Open Season Guidance for Federal Employees as Congress Quizzes on Shutdown’s Impact

It’s officially open season for federal employees, the several weeks a year when federal employees and retirees can select their health care, dental, vision, flexible spending, and other benefits for the upcoming year. 

Open season for enrollees in the Federal Employees Health Benefits Program (FEHB) runs from Monday, November 10 through December 8. Employees enrolled in the Postal Service Health Benefits Program (PSHB) will have until December 13 to make their choices.   

This year, the government shutdown is clouding things a bit, even as it’s on track to end soon. Senator James Lankford (R-OK) recently wrote a letter to the Office of Personnel Management, asking whether OPM will continue to pay federal employees health benefits during the government shutdown and what happens when employees are not getting paid and their paychecks don’t fund the FEHB program. 

“The men and women who serve our nation should not face uncertainty about their paychecks or their health coverage because of political obstruction in the Senate,” wrote Senator Lankford. 

Enrollees Urged to Review Plan Choices 

Regardless of which plan they choose, federal employees face rising costs. The average participant will pay about 12.3 percent more for their health coverage. 

As federal employees review their options for open season, the OPM website offers a toolkit, including plan comparison tools and more on the various benefit offerings. 

For 2026, FEHB will offer 132 plans, down from 146 in 2025. Most of the plans that left are local, except for the National Association of Letter Carriers (NALC) which will no longer offer their CDHP and High Option plans. However, they’ll still be available through PSHB for USPS employees and annuitants.

Health insurance experts and federal employee advocates urge enrollees to review their coverage and their options. In other words, you could be missing out on savings and benefits if you keep plans on autopilot each year. 

“There are some tweaks around, I would say, the edges of the program in terms of program-wide, but I think people really need to take a look at their individual plan. And each plan may change, and I think we’ve seen a little bit more changes, plan-to-plan, than we typically see or that we’ve see in the past,” said John Hatton, staff vice president at the National Active and Retired Federal Employees Association (NARFE), which offers webinars to help enrollees with plan choices. 

Even if you don’t intend to change plans, note that premiums are increasing for most, and that various benefit changes could impact out of pocket costs. 

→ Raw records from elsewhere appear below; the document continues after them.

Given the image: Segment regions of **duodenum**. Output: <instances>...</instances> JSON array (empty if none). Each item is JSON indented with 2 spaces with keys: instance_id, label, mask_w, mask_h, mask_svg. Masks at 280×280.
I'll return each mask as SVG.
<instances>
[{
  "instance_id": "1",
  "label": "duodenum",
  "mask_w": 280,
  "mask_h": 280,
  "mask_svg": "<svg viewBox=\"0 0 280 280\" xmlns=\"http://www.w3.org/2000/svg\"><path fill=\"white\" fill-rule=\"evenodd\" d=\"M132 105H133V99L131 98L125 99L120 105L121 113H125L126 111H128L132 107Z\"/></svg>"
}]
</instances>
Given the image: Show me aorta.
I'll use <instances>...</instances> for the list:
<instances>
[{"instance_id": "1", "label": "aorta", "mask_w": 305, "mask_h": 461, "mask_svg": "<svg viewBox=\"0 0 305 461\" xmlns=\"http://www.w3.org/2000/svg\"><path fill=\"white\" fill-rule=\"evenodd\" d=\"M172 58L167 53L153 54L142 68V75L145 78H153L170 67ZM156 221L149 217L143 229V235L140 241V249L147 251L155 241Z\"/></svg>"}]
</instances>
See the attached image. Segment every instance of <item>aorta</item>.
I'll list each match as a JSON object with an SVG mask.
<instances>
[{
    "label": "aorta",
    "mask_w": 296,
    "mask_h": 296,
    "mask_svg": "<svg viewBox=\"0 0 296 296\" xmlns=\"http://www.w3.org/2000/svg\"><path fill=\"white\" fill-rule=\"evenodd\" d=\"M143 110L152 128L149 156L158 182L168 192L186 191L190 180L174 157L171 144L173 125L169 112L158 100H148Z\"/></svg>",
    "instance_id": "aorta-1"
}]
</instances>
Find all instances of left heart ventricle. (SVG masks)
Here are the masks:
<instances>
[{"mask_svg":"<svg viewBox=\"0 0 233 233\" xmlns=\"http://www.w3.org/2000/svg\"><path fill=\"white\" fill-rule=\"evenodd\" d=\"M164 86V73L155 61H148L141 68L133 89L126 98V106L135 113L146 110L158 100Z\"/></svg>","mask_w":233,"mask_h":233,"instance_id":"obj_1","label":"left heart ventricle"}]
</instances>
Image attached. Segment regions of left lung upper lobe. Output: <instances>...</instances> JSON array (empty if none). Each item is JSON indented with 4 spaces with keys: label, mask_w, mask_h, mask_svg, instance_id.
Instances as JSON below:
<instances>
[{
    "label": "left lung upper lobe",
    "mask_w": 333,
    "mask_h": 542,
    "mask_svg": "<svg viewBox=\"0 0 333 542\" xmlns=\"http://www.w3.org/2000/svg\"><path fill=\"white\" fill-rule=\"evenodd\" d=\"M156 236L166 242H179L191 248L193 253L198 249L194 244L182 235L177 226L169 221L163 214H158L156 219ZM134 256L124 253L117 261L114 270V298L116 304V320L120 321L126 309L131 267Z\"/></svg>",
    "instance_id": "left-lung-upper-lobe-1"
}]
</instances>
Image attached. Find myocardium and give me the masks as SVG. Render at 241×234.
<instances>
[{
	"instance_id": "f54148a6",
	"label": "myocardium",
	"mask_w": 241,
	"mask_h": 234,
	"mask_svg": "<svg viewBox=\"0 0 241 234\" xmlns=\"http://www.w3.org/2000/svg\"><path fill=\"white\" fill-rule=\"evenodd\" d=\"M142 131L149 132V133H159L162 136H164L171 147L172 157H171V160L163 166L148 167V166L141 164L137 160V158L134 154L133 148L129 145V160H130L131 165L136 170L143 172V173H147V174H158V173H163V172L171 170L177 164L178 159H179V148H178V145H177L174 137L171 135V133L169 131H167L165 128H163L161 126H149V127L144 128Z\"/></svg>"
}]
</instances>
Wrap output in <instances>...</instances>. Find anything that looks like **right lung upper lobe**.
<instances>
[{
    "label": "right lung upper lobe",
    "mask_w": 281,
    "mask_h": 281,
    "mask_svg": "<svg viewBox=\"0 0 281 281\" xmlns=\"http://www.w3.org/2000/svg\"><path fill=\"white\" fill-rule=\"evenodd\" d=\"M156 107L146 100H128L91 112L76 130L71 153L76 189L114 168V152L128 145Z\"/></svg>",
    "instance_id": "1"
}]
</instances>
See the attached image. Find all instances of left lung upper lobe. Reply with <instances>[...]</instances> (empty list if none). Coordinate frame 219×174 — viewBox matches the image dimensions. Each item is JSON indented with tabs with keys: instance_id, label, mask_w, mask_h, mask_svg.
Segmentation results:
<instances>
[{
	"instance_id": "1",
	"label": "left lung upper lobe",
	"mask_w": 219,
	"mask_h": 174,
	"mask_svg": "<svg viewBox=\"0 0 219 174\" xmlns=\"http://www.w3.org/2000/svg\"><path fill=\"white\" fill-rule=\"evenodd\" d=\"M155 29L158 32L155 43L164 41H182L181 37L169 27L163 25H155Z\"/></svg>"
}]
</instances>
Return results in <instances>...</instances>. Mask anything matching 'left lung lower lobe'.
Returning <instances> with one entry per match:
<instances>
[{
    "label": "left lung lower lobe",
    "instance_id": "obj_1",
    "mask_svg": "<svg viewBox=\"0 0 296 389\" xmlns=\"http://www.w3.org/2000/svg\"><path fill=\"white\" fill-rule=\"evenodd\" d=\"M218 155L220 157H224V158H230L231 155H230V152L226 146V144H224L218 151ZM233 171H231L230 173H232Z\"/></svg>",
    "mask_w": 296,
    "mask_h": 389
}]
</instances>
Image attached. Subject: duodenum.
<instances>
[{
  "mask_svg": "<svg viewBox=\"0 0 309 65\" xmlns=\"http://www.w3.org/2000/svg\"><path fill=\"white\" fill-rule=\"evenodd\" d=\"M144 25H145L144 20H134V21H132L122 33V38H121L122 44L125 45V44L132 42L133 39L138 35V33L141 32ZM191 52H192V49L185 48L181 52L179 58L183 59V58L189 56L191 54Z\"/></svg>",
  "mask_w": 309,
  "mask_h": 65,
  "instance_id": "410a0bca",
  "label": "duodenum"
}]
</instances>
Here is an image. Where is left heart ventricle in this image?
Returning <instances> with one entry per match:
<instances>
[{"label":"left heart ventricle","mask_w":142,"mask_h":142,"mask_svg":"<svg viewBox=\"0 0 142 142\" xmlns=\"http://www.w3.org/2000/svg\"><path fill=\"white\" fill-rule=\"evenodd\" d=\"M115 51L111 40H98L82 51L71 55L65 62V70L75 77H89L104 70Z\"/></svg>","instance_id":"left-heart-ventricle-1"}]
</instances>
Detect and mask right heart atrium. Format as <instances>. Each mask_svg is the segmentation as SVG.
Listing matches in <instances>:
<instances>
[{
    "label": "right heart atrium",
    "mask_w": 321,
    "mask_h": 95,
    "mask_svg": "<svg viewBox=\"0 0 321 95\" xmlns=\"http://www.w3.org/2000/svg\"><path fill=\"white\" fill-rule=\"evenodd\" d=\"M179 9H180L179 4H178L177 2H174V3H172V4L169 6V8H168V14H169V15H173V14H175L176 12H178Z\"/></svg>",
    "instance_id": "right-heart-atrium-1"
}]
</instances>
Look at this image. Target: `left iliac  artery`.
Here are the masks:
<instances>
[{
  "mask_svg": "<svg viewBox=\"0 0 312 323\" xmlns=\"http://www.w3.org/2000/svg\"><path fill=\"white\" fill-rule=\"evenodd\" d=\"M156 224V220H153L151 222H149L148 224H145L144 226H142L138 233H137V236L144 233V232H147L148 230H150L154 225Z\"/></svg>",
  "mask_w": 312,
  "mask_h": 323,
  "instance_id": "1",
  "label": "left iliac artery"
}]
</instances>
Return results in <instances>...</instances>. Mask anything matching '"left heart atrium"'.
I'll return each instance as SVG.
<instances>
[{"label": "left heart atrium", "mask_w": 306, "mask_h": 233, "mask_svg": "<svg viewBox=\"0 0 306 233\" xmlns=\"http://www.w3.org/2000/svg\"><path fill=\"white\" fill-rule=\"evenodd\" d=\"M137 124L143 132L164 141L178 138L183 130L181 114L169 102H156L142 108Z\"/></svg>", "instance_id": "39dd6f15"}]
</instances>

“Make sure to review the following: how your plan’s premium is changing, section 2 of the official plan brochure for important benefit changes, and the online provider directory and prescription drug pricing tool to see if your doctors will remain in-network and that there aren’t significant cost or coverage changes to any prescription drugs you may take,” wrote Checkbook, which has published a guide to health plans for nearly five decades.